- Born: 1931
- Died: December 22, 1997 (aged 65–66) New York City
- Occupation: Dentist
- Organization: Committee for Human Rights in Cuba
- Known for: human rights activism
- Relatives: Gustavo Arcos and Luis Arcos Bergnes (brothers)

= Sebastian Arcos Bergnes =

Cuban human rights activist

Sebastian Arcos Bergnes (1931 – December 22, 1997, New York City) was a Cuban human rights activist. A prominent Cuban dissident, he was openly adversarial to the dictatorships of Fidel Castro and Fulgencio Batista.

==Role in Cuban Revolution==
Arcos's family had a long history of political action. His older brother Gustavo was maimed fighting alongside Castro at the Moncada Barracks, the first battle of the Cuban Revolution. Another brother, Luis, was later killed in the fighting. Sebastian, a dentist by training, also opposed that Batista dictatorship.

In the years following the revolution, Arcos held several posts in the Castro government. In the 1960s, however, Gustavo was arrested for criticizing Castro, and Arcos resigned his membership in the Communist Party of Cuba.

==Committee for Human Rights in Cuba==
In 1981, Arcos helped found the Committee for Human Rights in Cuba, becoming its vice president. His brother Gustavo served as president. The group was one of the first dissident groups in Cuba.

Later in the same year, Arcos was arrested, spending more than six years with Gustavo in Combinado del Este prison.

==1992 arrest==
In March 1990, in reaction to the UN Commission of Human Rights having passed a resolution criticizing Cuba's human rights record, the regime launched the worst wave of "acts of repudiation" since the 1980 Mariel Boatlift, starting with Arcos's home, which suffered two attacks in one week. In the second attack, the Arcos home was kept under constant siege for almost two days by an angry government-led mob. In the summer of 1990, the CCPDH once again made history by calling on the Cuban regime to engage in a "civic dialogue" with opponents inside and outside the island. Ironically, as a result, CCPDH members were accused of being "US agents" by the Cuban regime and "Castro agents" by the exiled community.

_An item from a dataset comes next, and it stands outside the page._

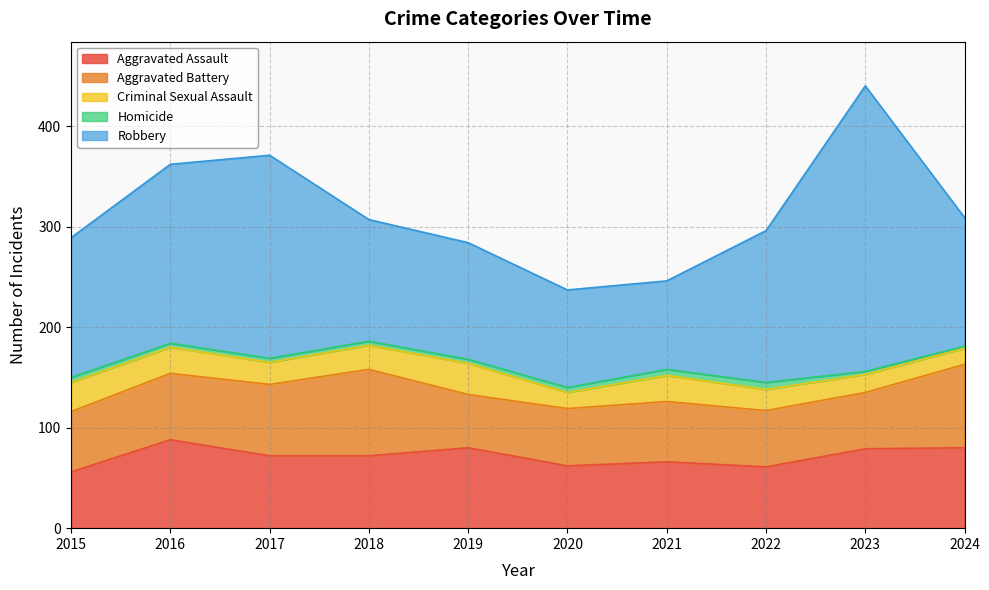

What are all the series names shown in the legend?

Aggravated Assault, Aggravated Battery, Criminal Sexual Assault, Homicide, Robbery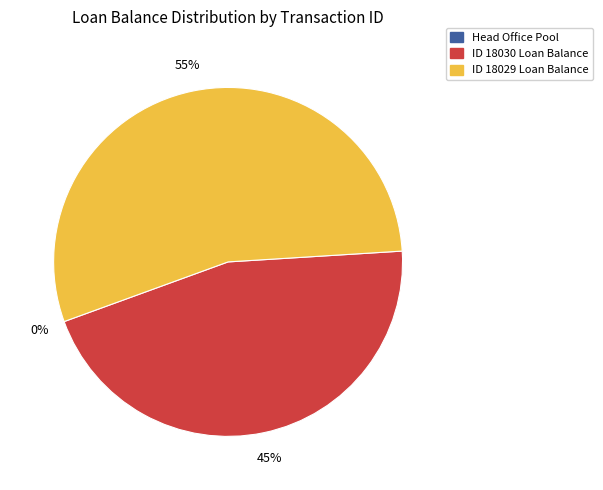

Does any single category account for the majority?

Yes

In 1992, Arcos was again arrested by the secret police. Charged with "enemy propaganda" and "inciting to rebellion," he was sentenced to four years and eight months. He was transferred to Ariza Prison in Cienfuegos Province, more than 130 miles from Havana, where he was imprisoned alongside dangerous criminals and systematically denied medical attention. In 1993 the regime offered Arcos a deal: he would be released immediately if he only agreed to leave the island for good. Arcos rejected the deal, becoming the first political prisoner ever to choose prison in Cuba over freedom in exile.

==Release and illness==
After an international campaign that included his designation as an Amnesty International prisoner of conscience and a request by France Libertés, the organization founded by former French first lady Danielle Mitterrand, Arcos was released in 1995. A few weeks after his release, Arcos was diagnosed with a malignant tumor in the rectum, for which he had previously been denied medicine and treatment in prison.

After a Cuban doctor was fired from his post for treating Arocs, he traveled to Miami for further care. In 1996 he testified before the UN Human Rights Commission in Geneva, Switzerland, and in 1997 was awarded the first Human Rights Award given by the Spanish-Cuban Foundation (Fundación Hispano-Cubana). Arcos died in the family home in Miami on December 22, 1997. After his death, US President Bill Clinton described him as "a courageous and tireless activist for human rights, democracy and freedom in Cuba", while Cuban human rights activist Elizardo Sanchez Santa Cruz called him "irreplaceable" to the dissident movement.

==Family==
Arcos had two children, Sebastian and Maria Rosa. He also had a brother named Luis Arcos Bergnes.